Pictures with circuit source files:
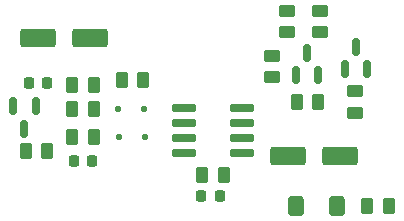
<source format=gbr>
%TF.GenerationSoftware,KiCad,Pcbnew,8.0.7*%
%TF.CreationDate,2025-01-02T14:00:47+01:00*%
%TF.ProjectId,av-to-minitel,61762d74-6f2d-46d6-996e-6974656c2e6b,v0.1*%
%TF.SameCoordinates,Original*%
%TF.FileFunction,Paste,Top*%
%TF.FilePolarity,Positive*%
%FSLAX46Y46*%
G04 Gerber Fmt 4.6, Leading zero omitted, Abs format (unit mm)*
G04 Created by KiCad (PCBNEW 8.0.7) date 2025-01-02 14:00:47*
%MOMM*%
%LPD*%
G01*
G04 APERTURE LIST*
G04 Aperture macros list*
%AMRoundRect*
0 Rectangle with rounded corners*
0 $1 Rounding radius*
0 $2 $3 $4 $5 $6 $7 $8 $9 X,Y pos of 4 corners*
0 Add a 4 corners polygon primitive as box body*
4,1,4,$2,$3,$4,$5,$6,$7,$8,$9,$2,$3,0*
0 Add four circle primitives for the rounded corners*
1,1,$1+$1,$2,$3*
1,1,$1+$1,$4,$5*
1,1,$1+$1,$6,$7*
1,1,$1+$1,$8,$9*
0 Add four rect primitives between the rounded corners*
20,1,$1+$1,$2,$3,$4,$5,0*
20,1,$1+$1,$4,$5,$6,$7,0*
20,1,$1+$1,$6,$7,$8,$9,0*
20,1,$1+$1,$8,$9,$2,$3,0*%
G04 Aperture macros list end*
%ADD10RoundRect,0.125000X0.125000X0.125000X-0.125000X0.125000X-0.125000X-0.125000X0.125000X-0.125000X0*%
%ADD11RoundRect,0.225000X-0.225000X-0.250000X0.225000X-0.250000X0.225000X0.250000X-0.225000X0.250000X0*%
%ADD12RoundRect,0.250000X0.262500X0.450000X-0.262500X0.450000X-0.262500X-0.450000X0.262500X-0.450000X0*%
%ADD13RoundRect,0.150000X0.150000X-0.587500X0.150000X0.587500X-0.150000X0.587500X-0.150000X-0.587500X0*%
%ADD14RoundRect,0.075000X-0.910000X-0.225000X0.910000X-0.225000X0.910000X0.225000X-0.910000X0.225000X0*%
%ADD15RoundRect,0.250000X1.250000X0.550000X-1.250000X0.550000X-1.250000X-0.550000X1.250000X-0.550000X0*%
%ADD16RoundRect,0.250000X-0.262500X-0.450000X0.262500X-0.450000X0.262500X0.450000X-0.262500X0.450000X0*%
%ADD17RoundRect,0.250000X0.450000X-0.262500X0.450000X0.262500X-0.450000X0.262500X-0.450000X-0.262500X0*%
%ADD18RoundRect,0.250000X0.400000X0.600000X-0.400000X0.600000X-0.400000X-0.600000X0.400000X-0.600000X0*%
%ADD19RoundRect,0.250000X-0.450000X0.262500X-0.450000X-0.262500X0.450000X-0.262500X0.450000X0.262500X0*%
%ADD20RoundRect,0.150000X-0.150000X0.587500X-0.150000X-0.587500X0.150000X-0.587500X0.150000X0.587500X0*%
G04 APERTURE END LIST*
D10*
%TO.C,D3*%
X109700000Y-86000000D03*
X107500000Y-86000000D03*
%TD*%
%TO.C,D2*%
X109600000Y-83600000D03*
X107400000Y-83600000D03*
%TD*%
D11*
%TO.C,C4*%
X103625000Y-88000000D03*
X105175000Y-88000000D03*
%TD*%
D12*
%TO.C,R11*%
X109512500Y-81200000D03*
X107687500Y-81200000D03*
%TD*%
%TO.C,R10*%
X116312500Y-89200000D03*
X114487500Y-89200000D03*
%TD*%
D13*
%TO.C,Q3*%
X123400000Y-78862500D03*
X122450000Y-80737500D03*
X124350000Y-80737500D03*
%TD*%
D14*
%TO.C,U1*%
X112930000Y-83495000D03*
X112930000Y-84765000D03*
X112930000Y-86035000D03*
X112930000Y-87305000D03*
X117870000Y-87305000D03*
X117870000Y-86035000D03*
X117870000Y-84765000D03*
X117870000Y-83495000D03*
%TD*%
D12*
%TO.C,R8*%
X124312500Y-83000000D03*
X122487500Y-83000000D03*
%TD*%
D11*
%TO.C,C5*%
X114425000Y-91000000D03*
X115975000Y-91000000D03*
%TD*%
D15*
%TO.C,C3*%
X105000000Y-77600000D03*
X100600000Y-77600000D03*
%TD*%
D11*
%TO.C,C2*%
X99825000Y-81400000D03*
X101375000Y-81400000D03*
%TD*%
D12*
%TO.C,R1*%
X130312500Y-91800000D03*
X128487500Y-91800000D03*
%TD*%
D16*
%TO.C,R2*%
X99575000Y-87200000D03*
X101400000Y-87200000D03*
%TD*%
D17*
%TO.C,R7*%
X120400000Y-80912500D03*
X120400000Y-79087500D03*
%TD*%
D18*
%TO.C,D1*%
X125950000Y-91800000D03*
X122450000Y-91800000D03*
%TD*%
D19*
%TO.C,R4*%
X124475000Y-75287500D03*
X124475000Y-77112500D03*
%TD*%
%TO.C,R9*%
X127475000Y-82087500D03*
X127475000Y-83912500D03*
%TD*%
%TO.C,R3*%
X121675000Y-75287500D03*
X121675000Y-77112500D03*
%TD*%
D12*
%TO.C,R6*%
X105312500Y-86000000D03*
X103487500Y-86000000D03*
%TD*%
%TO.C,R5*%
X105312500Y-83600000D03*
X103487500Y-83600000D03*
%TD*%
D20*
%TO.C,Q1*%
X99450000Y-85275000D03*
X100400000Y-83400000D03*
X98500000Y-83400000D03*
%TD*%
D12*
%TO.C,R12*%
X105312500Y-81600000D03*
X103487500Y-81600000D03*
%TD*%
D15*
%TO.C,C1*%
X126200000Y-87600000D03*
X121800000Y-87600000D03*
%TD*%
D13*
%TO.C,Q2*%
X127537500Y-78325000D03*
X126587500Y-80200000D03*
X128487500Y-80200000D03*
%TD*%
M02*

</source>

*WORK TASK*. The line containing "X121800000Y-87600000D03*" opens the range, and the last line of the entries closes it; copy that range exactly.

*ANSWER SECTION*.
X121800000Y-87600000D03*
%TD*%
D13*
%TO.C,Q2*%
X127537500Y-78325000D03*
X126587500Y-80200000D03*
X128487500Y-80200000D03*
%TD*%
M02*

</source>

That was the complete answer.